I’m three hours into my shift when she comes into A&E. Young girl. In her twenties, though just barely. Eyes not really taking anything in, legs hardly holding her up. She’s so like me. The old me that I don’t let anyone see.
Saint Joan they call me now. Kind and gentle, always there for everyone. A shoulder for the younger nurses and a friendly, non-threatening smile for the older doctors. A soft touch sometimes times, but always dependable.
But this girl. Oh this girl with her smeared make up and tiny gold dress, her warrior’s heels and stripped down eyebrows. She’s what the old Joan was like. The old Joan on a good night.
The bad nights…well, I can only remember the last one. The screech of breaks. The dull thud of a body impacting with the car bonnet. My hands shaking on the wheel, suddenly more sober than I’d been in years.

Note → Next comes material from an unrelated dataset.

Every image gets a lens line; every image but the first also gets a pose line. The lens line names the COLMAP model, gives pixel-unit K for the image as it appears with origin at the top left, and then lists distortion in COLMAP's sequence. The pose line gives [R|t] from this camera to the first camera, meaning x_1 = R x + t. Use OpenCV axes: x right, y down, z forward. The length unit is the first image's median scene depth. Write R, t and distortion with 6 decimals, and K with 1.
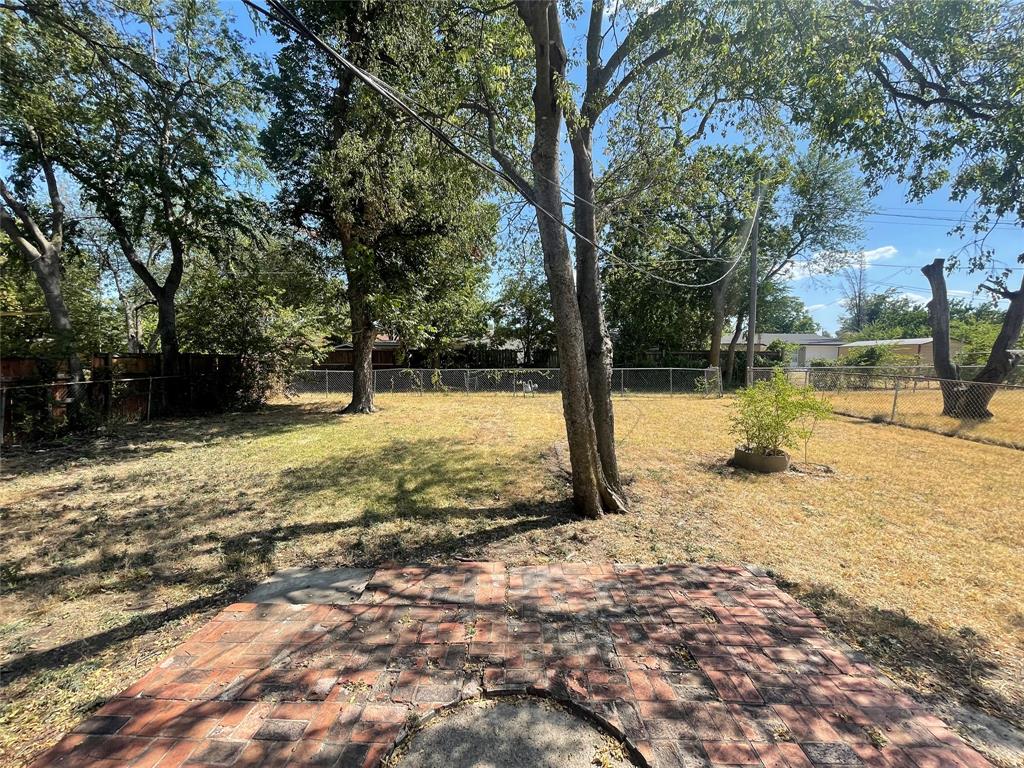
lens RADIAL K [[414.8, 0, 508.3], [0, 414.8, 385.3], [0, 0, 1]] dist [-0.000584, 0.000226]
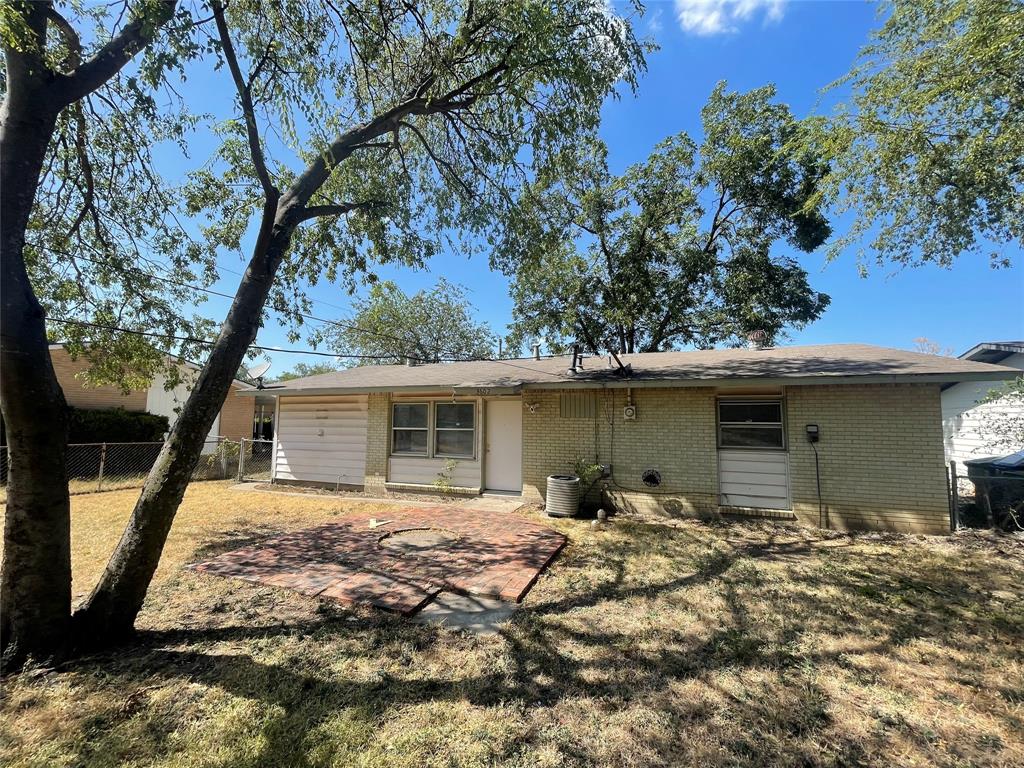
lens RADIAL K [[414.8, 0, 508.3], [0, 414.8, 385.3], [0, 0, 1]] dist [-0.000584, 0.000226]
pose [[-0.944440, 0.017402, 0.328224, -1.131100], [0.004521, 0.999191, -0.039967, -0.150550], [-0.328653, -0.036262, -0.943754, 2.414535]]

There was rain on my face as I stood looking down at the tiny, broken body that lay face down in a puddle of water and blood. She must only have been about seven. Sometimes I still feel angry at her parents for letting her play out so late, alone in the dark. How could they have been so irresponsible?
They never found the driver who knocked down and killed the little girl, even though it was all over the news. I sat in my flat, crying and shaking, for weeks as I sweated all the poisons out. When I finally went outside, I left the old Joan behind me. I became Saint Joan, best of nurses. Her only tipple a cup of tea, in the morning and before bed.
But when I see this drunken girl, staggering around the plastic chairs in reception, it’s like she’s come dancing out of my past. I wonder if I’ll ever be found out. And I wonder if I’m still the same Joan who did that thing.